Anansi Boys is a novel by Neil Gaiman. In the novel, "Mr. Nancy", an incarnation of the West African trickster god Anansi, dies, leaving two sons, who in turn discover each other. The novel follows their adventures as they explore their common heritage.

Anansi Boys was published on 20 September 2005 and was released in paperback on 1 October 2006. The book debuted at number one on The New York Times Best Seller list,[1] and won both the Locus Award and the British Fantasy Society Award in 2006.[2] The audiobook was released in 2005, narrated by Lenny Henry.

Plot[edit]

Anansi Boys is the story of Charles "Fat Charlie" Nancy, a timid Londoner devoid of ambition, whose unenthusiastic wedding preparations are disrupted when he learns of his father's death in Florida. The flamboyant Mr. Nancy, in whose shadow Fat Charlie has always lived, died in a typically embarrassing manner by suffering a fatal heart attack while singing to a young woman on stage in a karaoke bar.

Fat Charlie is forced to take time off from the talent agency where he works and travel to Florida for the funeral. Afterwards, while discussing the disposal of Mr. Nancy's estate, Mrs. Callyanne Higgler, a very old family friend, reveals to Fat Charlie that the late Mr. Nancy was actually an incarnation of the West African spider god, Anansi, hence his name. The reason Charlie had apparently not inherited any divine powers was because they had been passed down to his hitherto unknown brother, whom she mentions can be contacted by simply sending an invitation via a spider. Charlie is sceptical, and on his return to England, largely forgets what Mrs. Higgler had told him, until one night when he drunkenly whispers to a spider that it would be nice if his brother stopped by for a visit.
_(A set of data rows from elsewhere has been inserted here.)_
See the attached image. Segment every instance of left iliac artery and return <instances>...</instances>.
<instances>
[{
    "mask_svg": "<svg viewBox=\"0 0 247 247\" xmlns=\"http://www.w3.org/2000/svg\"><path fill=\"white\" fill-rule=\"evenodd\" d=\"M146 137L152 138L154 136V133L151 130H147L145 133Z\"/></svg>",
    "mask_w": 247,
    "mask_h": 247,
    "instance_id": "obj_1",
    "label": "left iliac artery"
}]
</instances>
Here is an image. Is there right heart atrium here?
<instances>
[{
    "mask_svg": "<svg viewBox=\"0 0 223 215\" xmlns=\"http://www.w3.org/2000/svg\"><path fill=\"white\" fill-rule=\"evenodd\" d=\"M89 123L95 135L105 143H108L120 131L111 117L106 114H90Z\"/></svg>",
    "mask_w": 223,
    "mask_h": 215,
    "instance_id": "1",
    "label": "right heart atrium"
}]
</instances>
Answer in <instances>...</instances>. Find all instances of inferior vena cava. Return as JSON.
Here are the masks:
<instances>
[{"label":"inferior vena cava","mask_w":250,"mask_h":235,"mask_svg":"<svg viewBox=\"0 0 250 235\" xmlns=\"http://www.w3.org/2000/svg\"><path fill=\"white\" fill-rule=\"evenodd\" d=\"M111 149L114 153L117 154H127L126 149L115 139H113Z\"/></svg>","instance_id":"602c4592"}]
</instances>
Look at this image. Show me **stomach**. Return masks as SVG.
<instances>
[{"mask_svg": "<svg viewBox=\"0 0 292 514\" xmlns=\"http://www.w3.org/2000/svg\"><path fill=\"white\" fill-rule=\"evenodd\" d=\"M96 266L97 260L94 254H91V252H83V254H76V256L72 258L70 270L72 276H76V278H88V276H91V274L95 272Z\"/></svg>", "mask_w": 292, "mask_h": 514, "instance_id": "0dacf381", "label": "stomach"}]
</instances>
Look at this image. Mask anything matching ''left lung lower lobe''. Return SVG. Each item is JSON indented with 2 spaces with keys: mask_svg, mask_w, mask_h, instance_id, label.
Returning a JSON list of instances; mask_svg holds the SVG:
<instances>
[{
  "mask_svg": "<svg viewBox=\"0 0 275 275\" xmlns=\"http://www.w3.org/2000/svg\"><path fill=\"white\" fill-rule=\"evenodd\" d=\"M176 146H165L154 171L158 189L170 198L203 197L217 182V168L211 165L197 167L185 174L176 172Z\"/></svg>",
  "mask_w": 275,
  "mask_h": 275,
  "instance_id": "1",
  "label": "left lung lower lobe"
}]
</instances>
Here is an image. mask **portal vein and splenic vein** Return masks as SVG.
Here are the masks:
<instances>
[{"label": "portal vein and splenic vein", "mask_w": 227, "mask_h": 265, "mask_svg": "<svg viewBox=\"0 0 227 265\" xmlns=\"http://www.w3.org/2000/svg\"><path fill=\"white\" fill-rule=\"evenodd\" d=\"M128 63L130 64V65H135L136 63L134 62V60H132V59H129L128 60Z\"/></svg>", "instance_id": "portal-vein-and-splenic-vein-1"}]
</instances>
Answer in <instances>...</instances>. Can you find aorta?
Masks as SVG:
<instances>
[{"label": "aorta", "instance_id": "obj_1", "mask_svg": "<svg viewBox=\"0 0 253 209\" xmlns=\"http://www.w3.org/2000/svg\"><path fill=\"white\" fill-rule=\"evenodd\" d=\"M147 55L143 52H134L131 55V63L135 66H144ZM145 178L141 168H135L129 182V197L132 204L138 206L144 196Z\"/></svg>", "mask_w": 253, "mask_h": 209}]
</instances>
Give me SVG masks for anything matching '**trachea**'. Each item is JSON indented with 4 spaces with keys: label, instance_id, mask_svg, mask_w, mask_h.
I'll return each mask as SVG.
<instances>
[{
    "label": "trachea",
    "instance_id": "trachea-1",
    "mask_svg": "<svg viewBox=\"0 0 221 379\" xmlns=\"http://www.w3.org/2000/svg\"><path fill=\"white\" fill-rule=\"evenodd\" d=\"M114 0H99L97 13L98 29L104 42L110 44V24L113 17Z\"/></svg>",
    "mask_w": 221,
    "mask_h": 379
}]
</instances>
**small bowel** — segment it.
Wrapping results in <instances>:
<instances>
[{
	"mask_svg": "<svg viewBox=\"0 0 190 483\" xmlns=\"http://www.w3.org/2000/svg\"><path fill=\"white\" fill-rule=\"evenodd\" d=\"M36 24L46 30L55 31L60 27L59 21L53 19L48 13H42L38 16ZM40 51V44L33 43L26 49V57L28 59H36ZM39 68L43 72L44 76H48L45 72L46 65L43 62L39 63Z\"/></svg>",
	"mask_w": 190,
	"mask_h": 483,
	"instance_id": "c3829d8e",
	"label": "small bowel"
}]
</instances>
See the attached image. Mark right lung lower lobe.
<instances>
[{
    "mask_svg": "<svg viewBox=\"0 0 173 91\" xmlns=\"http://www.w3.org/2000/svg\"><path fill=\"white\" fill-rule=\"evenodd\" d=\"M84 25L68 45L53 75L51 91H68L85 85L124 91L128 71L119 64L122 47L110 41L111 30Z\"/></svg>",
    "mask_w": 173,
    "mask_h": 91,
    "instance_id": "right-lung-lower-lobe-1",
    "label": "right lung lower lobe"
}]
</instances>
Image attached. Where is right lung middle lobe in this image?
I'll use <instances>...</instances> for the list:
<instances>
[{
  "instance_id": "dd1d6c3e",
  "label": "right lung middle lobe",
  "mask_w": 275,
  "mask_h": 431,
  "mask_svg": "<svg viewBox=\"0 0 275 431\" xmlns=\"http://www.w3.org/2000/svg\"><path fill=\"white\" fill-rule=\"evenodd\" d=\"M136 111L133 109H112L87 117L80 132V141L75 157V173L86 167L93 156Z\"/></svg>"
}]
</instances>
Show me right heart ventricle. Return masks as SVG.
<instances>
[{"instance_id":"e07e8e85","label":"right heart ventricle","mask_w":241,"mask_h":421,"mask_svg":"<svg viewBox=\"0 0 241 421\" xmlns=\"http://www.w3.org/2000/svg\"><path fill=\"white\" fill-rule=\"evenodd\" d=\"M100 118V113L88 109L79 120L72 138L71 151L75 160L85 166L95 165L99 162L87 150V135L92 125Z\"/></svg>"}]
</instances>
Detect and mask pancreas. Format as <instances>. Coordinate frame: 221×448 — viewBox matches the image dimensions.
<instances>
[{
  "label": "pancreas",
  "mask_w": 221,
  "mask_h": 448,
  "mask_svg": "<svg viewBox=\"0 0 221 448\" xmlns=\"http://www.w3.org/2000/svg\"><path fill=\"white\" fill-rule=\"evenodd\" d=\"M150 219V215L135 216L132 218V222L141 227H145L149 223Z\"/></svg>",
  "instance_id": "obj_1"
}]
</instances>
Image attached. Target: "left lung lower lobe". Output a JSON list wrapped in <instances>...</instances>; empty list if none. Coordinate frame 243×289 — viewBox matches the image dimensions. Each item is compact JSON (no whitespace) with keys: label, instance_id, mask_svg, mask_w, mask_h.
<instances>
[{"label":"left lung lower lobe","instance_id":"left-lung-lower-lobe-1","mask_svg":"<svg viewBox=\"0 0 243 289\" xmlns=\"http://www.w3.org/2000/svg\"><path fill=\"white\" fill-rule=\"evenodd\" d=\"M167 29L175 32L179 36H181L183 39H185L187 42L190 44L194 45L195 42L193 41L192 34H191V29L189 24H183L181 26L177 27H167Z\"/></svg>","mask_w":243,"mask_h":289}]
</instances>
The next morning, the suave and well-dressed brother, going under the name of "Spider", visits Charlie, and is shocked to learn that their father had died. Immediately Spider steps through a picture to their childhood home. Charlie goes off to work, rather puzzled by Spider and his sudden disappearance.

Spider returns that night, stricken with grief that Anansi had died and that he (Spider) had been thoughtless enough not to notice. The two, to drown their sorrows, become uproariously drunk (at Spider's recommendation) on the proverbial trio of wine, women, and song. Although Charlie is not involved in most of the womanising or singing, he is drunk enough to sleep through much of the next day. Spider covers for Charlie's absence from his office at the Grahame Coats Agency by magically disguising himself as Charlie. In the process, Spider discovers Grahame Coats's long-standing practice of embezzling from his clients. Spider also steals the affection and virginity of Charlie's fiancée, Rosie Noah.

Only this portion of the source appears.